Problem to solve:
Every line below that holds the string "pixel" should be copied.

Given data:
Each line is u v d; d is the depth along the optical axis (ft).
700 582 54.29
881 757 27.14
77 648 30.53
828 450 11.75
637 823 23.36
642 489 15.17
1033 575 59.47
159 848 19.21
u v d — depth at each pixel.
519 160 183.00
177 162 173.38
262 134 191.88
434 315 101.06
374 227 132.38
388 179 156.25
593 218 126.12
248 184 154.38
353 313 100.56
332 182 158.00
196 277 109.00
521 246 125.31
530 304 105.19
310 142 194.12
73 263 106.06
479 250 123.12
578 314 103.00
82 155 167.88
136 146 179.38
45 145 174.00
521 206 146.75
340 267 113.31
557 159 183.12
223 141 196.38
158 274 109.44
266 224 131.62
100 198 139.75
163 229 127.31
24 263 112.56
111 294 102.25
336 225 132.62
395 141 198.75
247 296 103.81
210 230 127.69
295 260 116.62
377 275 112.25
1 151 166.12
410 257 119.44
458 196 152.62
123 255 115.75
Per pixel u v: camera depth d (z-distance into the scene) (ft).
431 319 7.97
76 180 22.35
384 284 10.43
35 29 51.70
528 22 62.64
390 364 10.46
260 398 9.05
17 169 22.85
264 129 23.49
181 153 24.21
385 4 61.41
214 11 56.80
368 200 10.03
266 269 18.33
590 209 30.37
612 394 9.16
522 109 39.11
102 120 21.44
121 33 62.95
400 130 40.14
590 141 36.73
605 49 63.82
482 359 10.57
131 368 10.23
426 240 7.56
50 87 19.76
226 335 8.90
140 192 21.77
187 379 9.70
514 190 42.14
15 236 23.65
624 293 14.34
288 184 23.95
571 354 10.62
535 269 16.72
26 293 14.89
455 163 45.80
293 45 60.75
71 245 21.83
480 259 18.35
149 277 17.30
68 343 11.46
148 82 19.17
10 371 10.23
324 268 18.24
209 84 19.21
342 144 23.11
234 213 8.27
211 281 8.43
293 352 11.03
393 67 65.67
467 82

Solution to this problem:
u v d — depth at each pixel.
Per pixel u v: camera depth d (z-distance into the scene) (ft).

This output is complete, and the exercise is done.